Introduction to Muddle

Muddle is a build system for systems. It specialises in taking a set of packages and welding them together into a firmware image for an embedded system. The assembly of these packages is directed by an executable build description written in Python.

Muddle was designed specifically for use in producing an embedded system from scratch. It is aimed at people who start with a new board and need to assemble the operating system and user space software for it. It does not provide pre-packaged solutions in the manner of Yocto or open-embedded.
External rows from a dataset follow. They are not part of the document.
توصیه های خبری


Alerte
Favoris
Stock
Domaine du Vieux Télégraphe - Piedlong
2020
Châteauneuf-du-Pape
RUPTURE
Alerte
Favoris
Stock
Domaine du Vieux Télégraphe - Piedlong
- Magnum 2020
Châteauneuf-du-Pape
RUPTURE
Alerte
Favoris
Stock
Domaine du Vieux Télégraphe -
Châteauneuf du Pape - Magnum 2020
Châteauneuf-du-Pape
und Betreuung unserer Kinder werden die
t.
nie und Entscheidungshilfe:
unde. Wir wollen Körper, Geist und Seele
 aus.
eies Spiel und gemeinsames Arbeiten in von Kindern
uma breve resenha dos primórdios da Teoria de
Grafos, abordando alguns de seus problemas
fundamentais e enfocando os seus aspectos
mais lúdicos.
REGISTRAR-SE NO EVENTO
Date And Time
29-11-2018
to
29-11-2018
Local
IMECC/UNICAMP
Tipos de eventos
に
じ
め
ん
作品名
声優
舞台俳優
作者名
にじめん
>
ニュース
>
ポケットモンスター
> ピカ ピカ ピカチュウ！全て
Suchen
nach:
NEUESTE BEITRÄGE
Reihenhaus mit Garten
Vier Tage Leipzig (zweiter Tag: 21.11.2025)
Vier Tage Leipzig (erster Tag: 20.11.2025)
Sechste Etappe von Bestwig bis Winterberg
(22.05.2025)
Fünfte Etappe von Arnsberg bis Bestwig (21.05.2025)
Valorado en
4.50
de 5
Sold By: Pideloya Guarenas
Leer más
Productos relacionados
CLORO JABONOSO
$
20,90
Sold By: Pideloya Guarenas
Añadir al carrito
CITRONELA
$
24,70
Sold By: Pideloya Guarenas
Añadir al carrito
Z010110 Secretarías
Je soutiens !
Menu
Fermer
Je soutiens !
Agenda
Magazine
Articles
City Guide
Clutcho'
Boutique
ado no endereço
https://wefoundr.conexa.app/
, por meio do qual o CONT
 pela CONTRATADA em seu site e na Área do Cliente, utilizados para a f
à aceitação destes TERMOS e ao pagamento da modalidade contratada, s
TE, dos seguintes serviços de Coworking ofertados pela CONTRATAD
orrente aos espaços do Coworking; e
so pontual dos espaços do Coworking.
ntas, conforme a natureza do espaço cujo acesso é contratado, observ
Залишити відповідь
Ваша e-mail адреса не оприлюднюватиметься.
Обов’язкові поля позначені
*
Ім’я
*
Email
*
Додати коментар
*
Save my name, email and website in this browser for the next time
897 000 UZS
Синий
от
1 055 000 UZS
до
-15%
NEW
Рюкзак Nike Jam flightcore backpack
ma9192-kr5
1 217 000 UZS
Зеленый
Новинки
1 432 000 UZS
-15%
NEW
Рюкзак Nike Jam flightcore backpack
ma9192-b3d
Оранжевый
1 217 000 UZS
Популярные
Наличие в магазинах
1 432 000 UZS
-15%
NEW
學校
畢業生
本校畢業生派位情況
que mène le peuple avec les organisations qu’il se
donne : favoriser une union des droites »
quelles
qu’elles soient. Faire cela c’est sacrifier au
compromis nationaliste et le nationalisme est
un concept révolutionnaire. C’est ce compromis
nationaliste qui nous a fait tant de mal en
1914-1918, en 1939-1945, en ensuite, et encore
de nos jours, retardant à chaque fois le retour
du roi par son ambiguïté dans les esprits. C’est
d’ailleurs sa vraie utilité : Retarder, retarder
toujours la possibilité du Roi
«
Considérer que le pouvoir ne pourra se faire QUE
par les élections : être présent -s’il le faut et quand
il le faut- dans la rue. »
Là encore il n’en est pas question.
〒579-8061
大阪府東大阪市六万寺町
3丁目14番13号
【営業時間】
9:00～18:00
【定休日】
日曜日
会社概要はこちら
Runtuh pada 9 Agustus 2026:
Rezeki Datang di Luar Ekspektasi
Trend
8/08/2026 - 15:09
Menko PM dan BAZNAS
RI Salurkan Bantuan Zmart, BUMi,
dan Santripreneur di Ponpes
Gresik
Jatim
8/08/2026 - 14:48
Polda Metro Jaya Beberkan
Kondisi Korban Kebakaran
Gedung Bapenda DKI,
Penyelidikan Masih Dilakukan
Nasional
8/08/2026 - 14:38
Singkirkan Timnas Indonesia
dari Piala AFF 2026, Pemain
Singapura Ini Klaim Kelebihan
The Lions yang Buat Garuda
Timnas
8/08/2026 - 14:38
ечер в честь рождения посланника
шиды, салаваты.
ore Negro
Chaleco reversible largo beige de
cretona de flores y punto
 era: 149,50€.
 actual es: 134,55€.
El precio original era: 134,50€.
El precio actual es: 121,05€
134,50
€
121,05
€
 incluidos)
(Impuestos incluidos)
Among other things, muddle supports:

  • Specifying the dependencies of packages, and thus the order of build and rebuild.
  • Building the Linux kernel, and generating CPIO initrds from source. Note that this does not require sudo at any stage.
  • Building separate targets from the same packages, sharing binaries and object files as necessary.
  • Interacting with version control systems (currently, svn, bazaar and git, though adding another is no more than a couple of day’s work)
  • Producing binary distributions.
  • Producing source code releases. Packages can be marked with their license-type, allowing automated generation of GPL-compliant releases. Muddle makes it easier to make such build subsets buildable, rather than just providing a source dump.
  • Managing maintenance release branches of all packages in the build tree (still under development)

Muddle is used internally at Kynesim, as well as by other people. If you have problems with it, or ideas on how it could be improved, please do raise an issue, or contact us directly.

The muddle source code lives at https://github.com/kynesim/muddle.

Documentation lives at http://muddle.readthedocs.org/, thanks to ReadTheDocs, who are wonderful people. The documentation should be updated every time a change is pushed to the main source code repository.

The Kynesim blog also periodically has articles on using muddle.


Traditionally, muddle is also licenced to kill and to serve drinks after hours.